YOUR TASKS -
[1] Write out the passage of the backup text below starting with "Backup 1.0 involves" and going on through "restores as well.".
[2] Extend the text on Backup 1.0 and Backup 2.0 below, picking up after its final sentence.

EXCERPT -
◇ ◇ ◇ ◇ ◇
I believe that these sub-par numbers are being driven by the 59% which are still using Backup 1.0 methods.

Backup 1.0 versus Backup 2.0

What is Backup 1.0? I’m going to “borrow” Quest Software’s definition of Backup 1.0 and 2.0 which is illustrated below:

Backup 1.0 involves traditional backup agents installed within the OS which incurs additional OPEX burdens. The restore process often consists of deploying a new server, installing the OS and then backup software, performing a restore from tape and sometimes having to repeat the entire process.

Backup 2.0 in contrast is agentless and full images are restored from disk in a single step. This single-step recovery from disk often drastically reduces restore times – in some cases by a factor of 10 or more.  Furthermore, with Backup 2.0 you don’t have to sacrifice granular file/mailbox level recovery as solutions like Quest vRanger and Veeam Backup and Replication provide granular file/object level restores as well.

Project Blue Sphere: A Tale of Two Infrastructures

At Project Blue Sphere we had a newer 20-host virtual infrastructure being backed up to disk by Quest vRanger Pro 4.5.  Restores when necessary were relatively quick and painless.
◇ ◇ ◇ ◇ ◇
PROVIDED RECORDS -

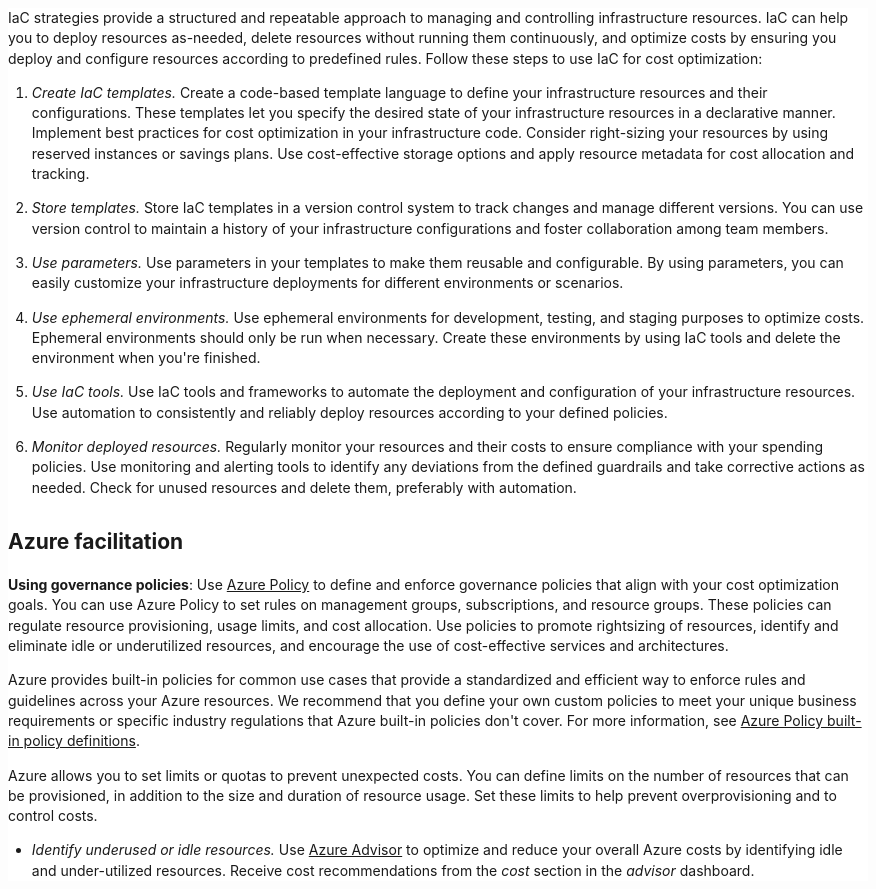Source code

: IaC strategies provide a structured and repeatable approach to managing and controlling infrastructure resources. IaC can help you to deploy resources as-needed, delete resources without running them continuously, and optimize costs by ensuring you deploy and configure resources according to predefined rules. Follow these steps to use IaC for cost optimization:

1. *Create IaC templates.* Create a code-based template language to define your infrastructure resources and their configurations. These templates let you specify the desired state of your infrastructure resources in a declarative manner. Implement best practices for cost optimization in your infrastructure code. Consider right-sizing your resources by using reserved instances or savings plans. Use cost-effective storage options and apply resource metadata for cost allocation and tracking.

1. *Store templates.* Store IaC templates in a version control system to track changes and manage different versions. You can use version control to maintain a history of your infrastructure configurations and foster collaboration among team members.

1. *Use parameters.* Use parameters in your templates to make them reusable and configurable. By using parameters, you can easily customize your infrastructure deployments for different environments or scenarios.

1. *Use ephemeral environments.* Use ephemeral environments for development, testing, and staging purposes to optimize costs. Ephemeral environments should only be run when necessary. Create these environments by using IaC tools and delete the environment when you're finished.

1. *Use IaC tools.* Use IaC tools and frameworks to automate the deployment and configuration of your infrastructure resources. Use automation to consistently and reliably deploy resources according to your defined policies.

1. *Monitor deployed resources.* Regularly monitor your resources and their costs to ensure compliance with your spending policies. Use monitoring and alerting tools to identify any deviations from the defined guardrails and take corrective actions as needed. Check for unused resources and delete them, preferably with automation.

## Azure facilitation

**Using governance policies**: Use [Azure Policy](/azure/governance/policy/overview) to define and enforce governance policies that align with your cost optimization goals. You can use Azure Policy to set rules on management groups, subscriptions, and resource groups. These policies can regulate resource provisioning, usage limits, and cost allocation. Use policies to promote rightsizing of resources, identify and eliminate idle or underutilized resources, and encourage the use of cost-effective services and architectures.

Azure provides built-in policies for common use cases that provide a standardized and efficient way to enforce rules and guidelines across your Azure resources. We recommend that you define your own custom policies to meet your unique business requirements or specific industry regulations that Azure built-in policies don't cover. For more information, see [Azure Policy built-in policy definitions](/azure/governance/policy/samples/built-in-policies).

Azure allows you to set limits or quotas to prevent unexpected costs. You can define limits on the number of resources that can be provisioned, in addition to the size and duration of resource usage. Set these limits to help prevent overprovisioning and to control costs.

- *Identify underused or idle resources.* Use [Azure Advisor](/azure/advisor/advisor-cost-recommendations) to optimize and reduce your overall Azure costs by identifying idle and under-utilized resources. Receive cost recommendations from the *cost* section in the *advisor* dashboard.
◇ ◇ ◇ ◇ ◇
RESULTS -
[1]
Backup 1.0 involves traditional backup agents installed within the OS which incurs additional OPEX burdens. The restore process often consists of deploying a new server, installing the OS and then backup software, performing a restore from tape and sometimes having to repeat the entire process.

Backup 2.0 in contrast is agentless and full images are restored from disk in a single step. This single-step recovery from disk often drastically reduces restore times – in some cases by a factor of 10 or more.  Furthermore, with Backup 2.0 you don’t have to sacrifice granular file/mailbox level recovery as solutions like Quest vRanger and Veeam Backup and Replication provide granular file/object level restores as well.

[2]
However another ESX 3.0 farm existed from a different org in which Backup 1.0 methods were still used.   A few months ago, several VMFS volumes suffered a catastrophic failure and it took days to restore several production and business critical VM’s using the painful multi-step restore process of Backup 1.0.   Staff worked overtime during these days building systems from scratch, deploying backup agents and then trying with mixed success to run restore jobs from tape.

This event made management painfully aware of the differences of the backup methods and is one reason why Project Blue Sphere was chartered – to get the entire organization to realize the benefits of Backup 2.0.

A Note on SQL Databases

In a separate incident I observed a scenario where it took over 40 hours to restore a business-critical physical SQL server and database into production. There’s no technical reason the server couldn’t have been virtualized but that’s a different topic. It was the Backup 1.0 restore of the database from tape that took hours and hours for the restore.

Regardless of whether your SQL server is physical or virtual I would strongly recommend considering either Red Gate SQL Backup or Quest LiteSpeed for SQL Databases. These products will back up your databases to local disk with compression rates usually greater than 95% making restores very fast and pain free. From a recovery/RTO perspective, one of the worst things you can do for a large SQL database is to restore from agent-based backups to tape.

When combined with Backup 2.0 you have the best of both worlds.  You can quickly restore the server from an image, and then also restore databases to different points in time, using the local compressed backups from one of these solutions.  A similar best practice is to regularly dump the system state to local disk using NTBACKUP on Active Directory Domain Controllers.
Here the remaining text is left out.